After witnessing the plight of American P.O.W.s and learning about the conditions under which her family was held, Nancy, eventually known as “Miss Nancy Belle” by P.O.W.s and internees, decided to do what she could to help them. Due to her freedom, selflessness and persistence she was able to successfully persevere while dealing with Japanese authorities at the following camps: Bilibid, Pasay, Santo Tomas, Clark Field, Cabanatuan and other locations she attempted to enter. The supplies and food that she brought by kalesa made captivity survivable for hundreds of individuals.

One of many post war testimonials about “Miss Nancy Belle” was offered by Army Chaplain Perry O. Wilcox, who was held at Bilibid Internment / P.O.W. Camp. He wrote that she would “plead and argue and resist the opposition of the Japanese authorities until they gave way and let her bring in what she had brought… She never tired and never gave up.”
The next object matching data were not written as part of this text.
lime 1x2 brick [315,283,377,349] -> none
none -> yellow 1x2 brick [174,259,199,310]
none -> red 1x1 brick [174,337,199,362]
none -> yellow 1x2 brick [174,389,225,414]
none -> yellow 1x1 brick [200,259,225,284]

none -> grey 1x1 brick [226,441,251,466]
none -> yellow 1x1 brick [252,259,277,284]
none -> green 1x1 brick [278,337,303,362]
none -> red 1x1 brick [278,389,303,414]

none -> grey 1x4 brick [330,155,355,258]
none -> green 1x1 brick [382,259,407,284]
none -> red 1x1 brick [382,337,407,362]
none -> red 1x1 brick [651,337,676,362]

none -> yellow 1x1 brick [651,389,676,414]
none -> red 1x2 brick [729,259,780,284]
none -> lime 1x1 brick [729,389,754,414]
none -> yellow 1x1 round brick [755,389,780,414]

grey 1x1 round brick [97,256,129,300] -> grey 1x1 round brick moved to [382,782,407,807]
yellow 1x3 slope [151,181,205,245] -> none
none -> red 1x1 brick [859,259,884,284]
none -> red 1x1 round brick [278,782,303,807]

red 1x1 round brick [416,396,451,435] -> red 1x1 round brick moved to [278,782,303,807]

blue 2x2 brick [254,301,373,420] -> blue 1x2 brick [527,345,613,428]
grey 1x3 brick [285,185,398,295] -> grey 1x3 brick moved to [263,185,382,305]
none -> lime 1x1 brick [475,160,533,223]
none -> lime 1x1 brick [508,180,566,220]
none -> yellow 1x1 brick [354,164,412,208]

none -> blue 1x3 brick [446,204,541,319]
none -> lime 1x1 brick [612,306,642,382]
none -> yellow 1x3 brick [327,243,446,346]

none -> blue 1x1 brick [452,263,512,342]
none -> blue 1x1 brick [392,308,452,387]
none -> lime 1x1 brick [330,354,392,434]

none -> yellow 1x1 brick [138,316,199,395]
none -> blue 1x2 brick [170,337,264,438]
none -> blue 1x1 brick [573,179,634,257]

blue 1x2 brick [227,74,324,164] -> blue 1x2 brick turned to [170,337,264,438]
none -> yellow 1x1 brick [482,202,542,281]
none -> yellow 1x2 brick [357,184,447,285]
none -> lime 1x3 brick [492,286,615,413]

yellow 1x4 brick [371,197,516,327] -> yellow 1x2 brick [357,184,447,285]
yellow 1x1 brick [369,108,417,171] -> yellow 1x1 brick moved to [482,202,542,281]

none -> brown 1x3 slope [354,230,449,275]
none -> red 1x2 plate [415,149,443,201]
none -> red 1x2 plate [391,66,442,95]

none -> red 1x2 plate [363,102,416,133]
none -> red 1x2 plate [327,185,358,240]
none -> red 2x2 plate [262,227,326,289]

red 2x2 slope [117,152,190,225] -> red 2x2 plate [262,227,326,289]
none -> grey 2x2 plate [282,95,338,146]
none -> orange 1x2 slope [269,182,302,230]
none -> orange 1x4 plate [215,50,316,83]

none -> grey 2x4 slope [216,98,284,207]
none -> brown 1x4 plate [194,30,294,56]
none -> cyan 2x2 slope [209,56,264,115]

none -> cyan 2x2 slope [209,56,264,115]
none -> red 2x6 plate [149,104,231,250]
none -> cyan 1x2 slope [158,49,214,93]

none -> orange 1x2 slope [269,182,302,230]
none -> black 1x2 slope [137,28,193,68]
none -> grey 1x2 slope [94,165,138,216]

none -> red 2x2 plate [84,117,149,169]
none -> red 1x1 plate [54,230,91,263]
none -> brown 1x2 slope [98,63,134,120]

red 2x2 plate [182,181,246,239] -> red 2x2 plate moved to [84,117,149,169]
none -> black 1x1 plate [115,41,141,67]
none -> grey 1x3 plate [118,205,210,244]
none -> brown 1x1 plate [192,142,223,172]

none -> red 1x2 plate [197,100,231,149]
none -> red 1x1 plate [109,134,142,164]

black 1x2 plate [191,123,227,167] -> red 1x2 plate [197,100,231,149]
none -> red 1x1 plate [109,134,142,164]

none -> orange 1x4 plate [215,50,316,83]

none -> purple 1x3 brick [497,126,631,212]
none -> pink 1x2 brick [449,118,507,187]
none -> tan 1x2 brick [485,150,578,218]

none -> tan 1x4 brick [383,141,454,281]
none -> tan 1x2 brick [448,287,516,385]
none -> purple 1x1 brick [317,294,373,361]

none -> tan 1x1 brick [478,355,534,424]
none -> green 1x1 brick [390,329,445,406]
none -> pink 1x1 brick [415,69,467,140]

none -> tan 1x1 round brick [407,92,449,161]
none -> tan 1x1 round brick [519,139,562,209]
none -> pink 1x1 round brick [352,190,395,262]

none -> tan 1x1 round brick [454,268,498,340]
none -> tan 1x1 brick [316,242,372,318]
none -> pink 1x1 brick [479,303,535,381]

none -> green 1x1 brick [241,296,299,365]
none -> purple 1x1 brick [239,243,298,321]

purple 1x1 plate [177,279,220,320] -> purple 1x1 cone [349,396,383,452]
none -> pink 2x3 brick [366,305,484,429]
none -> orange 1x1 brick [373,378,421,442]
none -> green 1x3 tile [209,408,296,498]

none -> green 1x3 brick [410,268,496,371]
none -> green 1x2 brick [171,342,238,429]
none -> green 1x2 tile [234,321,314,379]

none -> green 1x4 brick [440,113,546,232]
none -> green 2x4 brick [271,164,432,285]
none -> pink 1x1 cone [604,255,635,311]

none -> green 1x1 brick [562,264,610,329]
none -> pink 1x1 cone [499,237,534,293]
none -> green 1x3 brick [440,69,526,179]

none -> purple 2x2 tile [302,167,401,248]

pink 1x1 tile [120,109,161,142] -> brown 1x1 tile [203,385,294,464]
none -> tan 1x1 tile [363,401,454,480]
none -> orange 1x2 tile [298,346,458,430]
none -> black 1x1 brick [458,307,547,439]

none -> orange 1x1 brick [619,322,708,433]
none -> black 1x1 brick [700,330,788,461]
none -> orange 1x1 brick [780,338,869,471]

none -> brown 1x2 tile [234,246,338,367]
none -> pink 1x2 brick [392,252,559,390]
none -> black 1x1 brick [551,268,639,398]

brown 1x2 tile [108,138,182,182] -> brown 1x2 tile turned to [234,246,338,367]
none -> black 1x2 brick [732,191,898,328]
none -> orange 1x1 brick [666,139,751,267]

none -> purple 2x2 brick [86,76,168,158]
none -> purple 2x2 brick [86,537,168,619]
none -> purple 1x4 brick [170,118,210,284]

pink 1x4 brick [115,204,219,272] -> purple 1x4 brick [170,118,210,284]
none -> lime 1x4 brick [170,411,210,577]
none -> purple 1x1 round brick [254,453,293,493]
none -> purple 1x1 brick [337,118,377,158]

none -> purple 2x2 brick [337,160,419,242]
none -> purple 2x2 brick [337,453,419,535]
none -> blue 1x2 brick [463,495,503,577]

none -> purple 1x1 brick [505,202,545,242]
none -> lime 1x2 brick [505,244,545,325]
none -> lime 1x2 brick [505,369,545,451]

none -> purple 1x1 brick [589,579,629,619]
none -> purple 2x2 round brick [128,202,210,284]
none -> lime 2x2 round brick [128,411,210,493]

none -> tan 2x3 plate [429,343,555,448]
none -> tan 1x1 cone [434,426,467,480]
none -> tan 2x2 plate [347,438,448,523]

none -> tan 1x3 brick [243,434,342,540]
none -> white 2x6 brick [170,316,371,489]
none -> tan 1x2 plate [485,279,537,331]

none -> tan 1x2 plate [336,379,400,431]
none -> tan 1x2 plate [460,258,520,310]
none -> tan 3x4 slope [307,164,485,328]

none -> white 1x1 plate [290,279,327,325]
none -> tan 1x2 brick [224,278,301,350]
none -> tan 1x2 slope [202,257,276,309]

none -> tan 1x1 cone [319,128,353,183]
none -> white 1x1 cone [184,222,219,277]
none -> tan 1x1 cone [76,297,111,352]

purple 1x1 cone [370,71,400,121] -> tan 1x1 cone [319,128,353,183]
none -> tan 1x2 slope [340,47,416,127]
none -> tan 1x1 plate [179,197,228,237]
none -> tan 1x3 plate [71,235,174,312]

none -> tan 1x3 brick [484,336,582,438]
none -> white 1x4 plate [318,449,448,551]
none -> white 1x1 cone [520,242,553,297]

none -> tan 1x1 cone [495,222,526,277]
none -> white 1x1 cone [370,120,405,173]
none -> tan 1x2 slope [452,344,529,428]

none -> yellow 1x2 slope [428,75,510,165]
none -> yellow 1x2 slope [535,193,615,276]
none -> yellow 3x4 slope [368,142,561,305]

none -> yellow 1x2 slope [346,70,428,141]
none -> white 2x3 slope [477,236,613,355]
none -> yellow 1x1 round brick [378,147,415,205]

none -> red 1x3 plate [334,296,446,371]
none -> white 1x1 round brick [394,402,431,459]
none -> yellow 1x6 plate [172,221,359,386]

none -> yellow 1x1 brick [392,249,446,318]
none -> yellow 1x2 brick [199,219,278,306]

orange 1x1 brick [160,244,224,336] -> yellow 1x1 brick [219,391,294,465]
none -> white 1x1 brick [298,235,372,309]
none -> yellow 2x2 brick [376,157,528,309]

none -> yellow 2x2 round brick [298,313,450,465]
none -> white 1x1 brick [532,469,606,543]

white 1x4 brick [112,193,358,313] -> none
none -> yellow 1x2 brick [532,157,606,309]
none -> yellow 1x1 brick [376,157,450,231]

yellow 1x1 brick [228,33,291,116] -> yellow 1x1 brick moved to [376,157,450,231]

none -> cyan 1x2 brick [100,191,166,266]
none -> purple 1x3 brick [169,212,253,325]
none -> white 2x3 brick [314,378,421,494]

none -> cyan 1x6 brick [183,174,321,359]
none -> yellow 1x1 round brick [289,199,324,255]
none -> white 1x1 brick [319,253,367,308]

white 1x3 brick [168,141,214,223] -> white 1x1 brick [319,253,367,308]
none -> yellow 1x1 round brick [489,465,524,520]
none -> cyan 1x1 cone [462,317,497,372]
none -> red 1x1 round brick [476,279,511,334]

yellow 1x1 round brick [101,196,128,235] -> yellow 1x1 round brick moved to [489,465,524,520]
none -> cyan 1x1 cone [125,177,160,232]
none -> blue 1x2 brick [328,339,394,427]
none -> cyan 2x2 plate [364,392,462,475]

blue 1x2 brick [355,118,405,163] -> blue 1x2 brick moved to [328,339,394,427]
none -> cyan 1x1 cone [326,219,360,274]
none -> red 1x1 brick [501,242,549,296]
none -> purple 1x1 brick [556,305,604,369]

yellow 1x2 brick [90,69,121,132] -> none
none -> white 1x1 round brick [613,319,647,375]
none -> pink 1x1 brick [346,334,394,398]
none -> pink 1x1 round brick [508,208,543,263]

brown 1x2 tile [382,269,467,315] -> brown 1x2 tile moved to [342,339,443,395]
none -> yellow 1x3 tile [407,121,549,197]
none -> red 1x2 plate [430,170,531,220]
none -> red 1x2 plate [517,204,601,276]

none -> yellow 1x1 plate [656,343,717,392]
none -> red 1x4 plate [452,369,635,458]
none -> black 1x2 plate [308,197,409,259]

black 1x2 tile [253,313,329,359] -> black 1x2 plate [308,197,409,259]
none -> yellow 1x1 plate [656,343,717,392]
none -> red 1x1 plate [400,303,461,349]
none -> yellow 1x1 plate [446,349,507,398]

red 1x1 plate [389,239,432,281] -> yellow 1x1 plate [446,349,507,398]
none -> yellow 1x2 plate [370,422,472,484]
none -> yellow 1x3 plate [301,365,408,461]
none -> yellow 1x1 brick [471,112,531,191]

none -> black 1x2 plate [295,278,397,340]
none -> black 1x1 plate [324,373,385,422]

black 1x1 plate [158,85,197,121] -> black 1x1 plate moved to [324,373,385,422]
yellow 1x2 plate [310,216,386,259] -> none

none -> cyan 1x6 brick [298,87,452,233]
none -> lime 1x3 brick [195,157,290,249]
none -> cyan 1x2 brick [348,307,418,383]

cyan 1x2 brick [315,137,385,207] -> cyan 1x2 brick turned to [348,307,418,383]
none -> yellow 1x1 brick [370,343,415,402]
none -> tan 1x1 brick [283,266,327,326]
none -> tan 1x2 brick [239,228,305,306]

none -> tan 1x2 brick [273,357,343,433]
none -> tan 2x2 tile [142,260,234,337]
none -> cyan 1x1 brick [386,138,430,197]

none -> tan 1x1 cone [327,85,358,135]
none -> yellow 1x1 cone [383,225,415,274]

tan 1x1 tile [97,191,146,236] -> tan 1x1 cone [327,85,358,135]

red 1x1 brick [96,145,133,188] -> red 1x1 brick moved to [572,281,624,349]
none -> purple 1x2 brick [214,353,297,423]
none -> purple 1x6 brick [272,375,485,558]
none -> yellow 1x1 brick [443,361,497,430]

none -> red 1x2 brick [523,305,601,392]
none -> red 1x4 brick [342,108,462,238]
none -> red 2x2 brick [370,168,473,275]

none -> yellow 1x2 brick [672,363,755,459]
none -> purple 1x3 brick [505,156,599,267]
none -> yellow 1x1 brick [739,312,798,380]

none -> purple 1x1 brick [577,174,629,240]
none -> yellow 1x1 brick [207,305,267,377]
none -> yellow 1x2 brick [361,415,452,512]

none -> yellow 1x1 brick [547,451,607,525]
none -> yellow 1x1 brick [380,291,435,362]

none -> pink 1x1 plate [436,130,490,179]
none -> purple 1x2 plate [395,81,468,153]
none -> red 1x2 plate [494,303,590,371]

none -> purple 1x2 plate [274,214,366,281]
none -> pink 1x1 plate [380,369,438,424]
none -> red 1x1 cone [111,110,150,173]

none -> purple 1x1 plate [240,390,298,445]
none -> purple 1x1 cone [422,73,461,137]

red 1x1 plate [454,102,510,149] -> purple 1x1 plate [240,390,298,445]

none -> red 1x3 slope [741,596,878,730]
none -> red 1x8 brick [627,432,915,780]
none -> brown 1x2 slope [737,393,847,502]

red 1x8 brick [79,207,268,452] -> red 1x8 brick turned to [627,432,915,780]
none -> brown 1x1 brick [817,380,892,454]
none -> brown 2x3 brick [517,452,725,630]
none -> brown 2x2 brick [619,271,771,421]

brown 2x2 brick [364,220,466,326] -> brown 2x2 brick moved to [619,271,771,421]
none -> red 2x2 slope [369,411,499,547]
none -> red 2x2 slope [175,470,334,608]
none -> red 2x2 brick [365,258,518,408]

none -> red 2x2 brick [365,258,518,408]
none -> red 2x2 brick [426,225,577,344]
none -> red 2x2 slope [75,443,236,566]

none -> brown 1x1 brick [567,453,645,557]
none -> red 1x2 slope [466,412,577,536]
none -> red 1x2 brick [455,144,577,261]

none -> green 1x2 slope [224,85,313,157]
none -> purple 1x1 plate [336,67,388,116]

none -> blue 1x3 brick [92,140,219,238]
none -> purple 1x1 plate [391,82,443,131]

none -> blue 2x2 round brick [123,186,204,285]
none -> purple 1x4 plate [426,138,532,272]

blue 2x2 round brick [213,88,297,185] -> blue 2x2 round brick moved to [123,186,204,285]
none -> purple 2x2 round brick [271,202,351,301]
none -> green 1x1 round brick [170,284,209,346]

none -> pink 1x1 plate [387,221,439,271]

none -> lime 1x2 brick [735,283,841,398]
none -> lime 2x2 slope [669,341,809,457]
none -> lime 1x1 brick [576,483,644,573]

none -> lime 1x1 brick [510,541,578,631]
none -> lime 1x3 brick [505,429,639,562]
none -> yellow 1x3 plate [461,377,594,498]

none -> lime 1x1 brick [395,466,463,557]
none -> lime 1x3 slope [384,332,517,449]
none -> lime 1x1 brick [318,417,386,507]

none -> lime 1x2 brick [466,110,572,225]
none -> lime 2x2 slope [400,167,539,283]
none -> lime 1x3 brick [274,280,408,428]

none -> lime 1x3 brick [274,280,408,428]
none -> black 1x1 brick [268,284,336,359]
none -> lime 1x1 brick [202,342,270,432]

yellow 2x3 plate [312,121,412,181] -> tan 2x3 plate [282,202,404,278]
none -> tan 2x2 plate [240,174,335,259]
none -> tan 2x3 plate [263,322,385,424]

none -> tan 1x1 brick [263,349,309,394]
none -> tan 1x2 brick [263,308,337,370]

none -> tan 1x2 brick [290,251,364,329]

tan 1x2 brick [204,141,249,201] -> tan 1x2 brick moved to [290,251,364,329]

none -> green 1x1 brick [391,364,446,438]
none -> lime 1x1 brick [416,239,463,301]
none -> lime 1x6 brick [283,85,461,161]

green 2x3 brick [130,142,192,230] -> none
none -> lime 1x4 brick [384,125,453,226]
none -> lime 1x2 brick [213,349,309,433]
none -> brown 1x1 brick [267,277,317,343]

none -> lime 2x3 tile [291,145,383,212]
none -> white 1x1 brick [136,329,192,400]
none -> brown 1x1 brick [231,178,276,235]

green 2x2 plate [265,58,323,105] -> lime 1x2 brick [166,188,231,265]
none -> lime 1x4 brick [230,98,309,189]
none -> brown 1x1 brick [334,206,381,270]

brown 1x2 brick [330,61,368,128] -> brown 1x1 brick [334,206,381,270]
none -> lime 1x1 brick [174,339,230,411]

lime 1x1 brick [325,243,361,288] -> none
After U.S. forces landed at Leyte in 1944, Nancy was sent by Japanese authorities to Santo Tomas to live with her family. By planting a victory garden in the camp and contributing its produce to the food pantry she continued to aid others until the liberation of Santo Tomas by Filipino guerillas and elements of the U.S. 1st Cavalry Division on February 3, 1945.

== Post-War life ==
Nancy Belle Craft Norton returned to the U.S. in 1946. During a simple ceremony at Oklahoma City, Oklahoma in April 1947, General Jonathan M. Wainwright presented her with the highest citation that could be given to a civilian by the U.S. government, the Medal of Freedom. Before and after the presentation, dozens of former internees and prisoners of war related their knowledge of the good deeds performed by “Miss Nancy Belle” in the Philippines. During the following decade, Nancy lived with relatives on the west coast of the U.S. and during her final years she received care at a nursing home near San Diego, California.

== Death ==
After suffering from a series of medical issues and a fall, which caused her left hip to break, Nancy Belle Craft Norton died at the age of 91 in a San Diego hospital on December 1, 1963.